By Robert Preidt
Using kidneys from donors who died of cardiovascular causes may help reduce disparities for black patients awaiting a kidney transplant, says a study by researchers at the Johns Hopkins Medical Institutions.
Black patients with end-stage renal disease (ESRD) comprise more than a third of the more than 70,000 Americans currently on the kidney transplant waiting list but are 2.7 times less likely than white patients to receive a new kidney, according to background information in the study. In addition, black patients are more likely than white patients to suffer kidney failure after transplantation.
Currently, kidneys from donors who've suffered brain death are commonly used for transplantation, while kidneys from people who've suffered cardiac death are rarely used, even though the use of such organs could increase the supply available for transplantation.

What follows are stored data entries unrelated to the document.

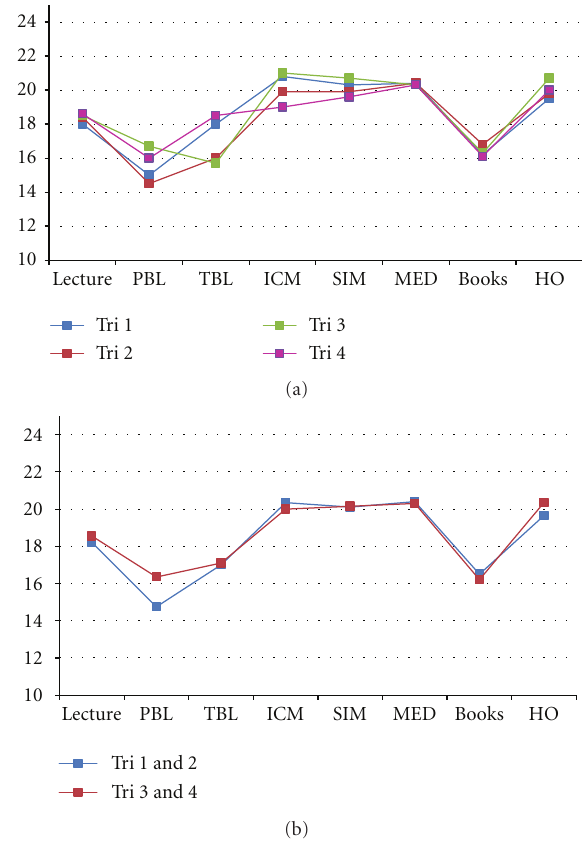
Figure 3: Di ff erences between students in the four trimesters. The most significant di ff erences are higher PBL scores in trimesters 3 and 4 compared to trimesters 1 and 2 ( d = 2 . 45, P < . 001) and lower scores for ICM practicals in trimester 4 compared to trimesters 1–3 ( d = 2 . 20, P < .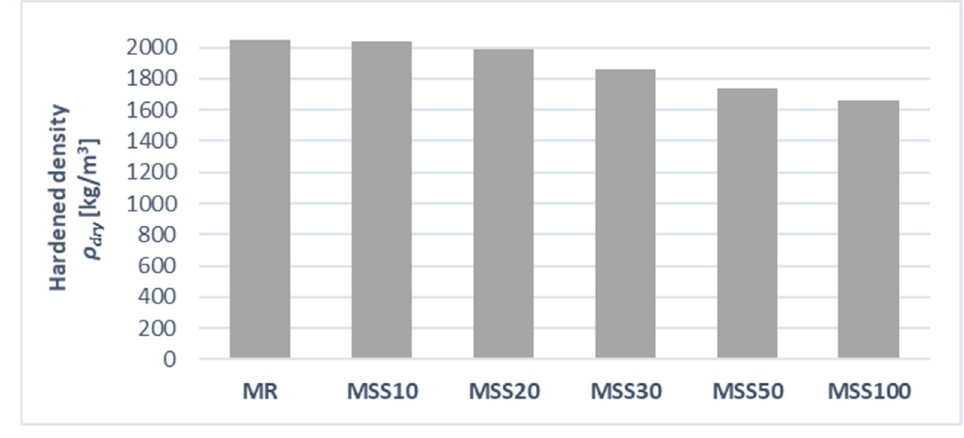
Figure 9. Hardened density of mortars.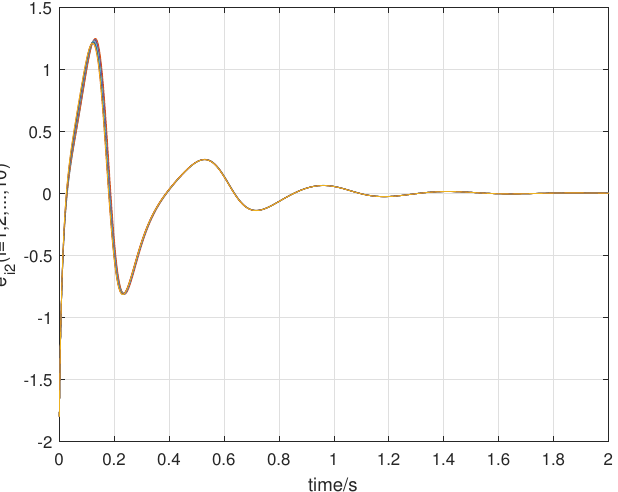
Figure 7. Trajectories of synchronization errors e j 2 ( 1 ≤ j ≤ 10 ) for the complex networks (77) and (80) with 10 fractional order nodes with time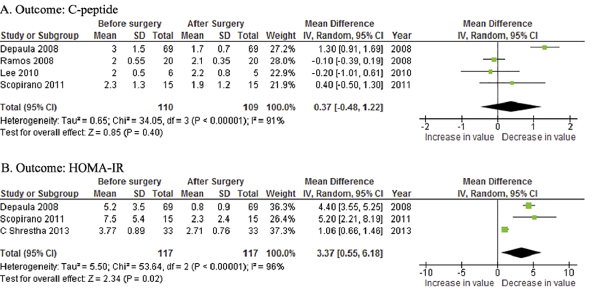
Fig 5. Forest plotsof the effects of metabolic surgery on: (A) C-peptide and (B) HOMA-IR. CI = confidence interval;HOMA-IR = homeostasis model assessment of insulin resistance; IV = inverse variance; SD = standard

In this study, the Hopkins researchers compared the outcomes of more than 100,000 adults who received a deceased donor kidney transplant between 1993 and 2006. Among black patients, those who received kidneys from black cardiac death donors had better long-term kidney and patient survival than those who received kidneys from non-black donors.
The study also found that, compared with standard-criteria kidneys from white donors after brain death, kidneys from black donors after cardiac death conferred a 70 percent reduction in the risk of kidney loss and a 59 percent reduction in risk of death among black recipients.
Racial disparities were reduced when kidneys were donated after cardiac death compared with kidneys donated after brain death, the researchers found.
"These findings suggest that kidneys obtained from black donors after cardiac death may afford the best long-term survival for black recipients," the study authors wrote. In addition, their findings suggest that increased use of kidneys donated after cardiac death may reduce the shortage of available kidneys and decrease disparities for black patients.
The study was published online and was expected to be in the October print issue of the American Journal of Nephrology.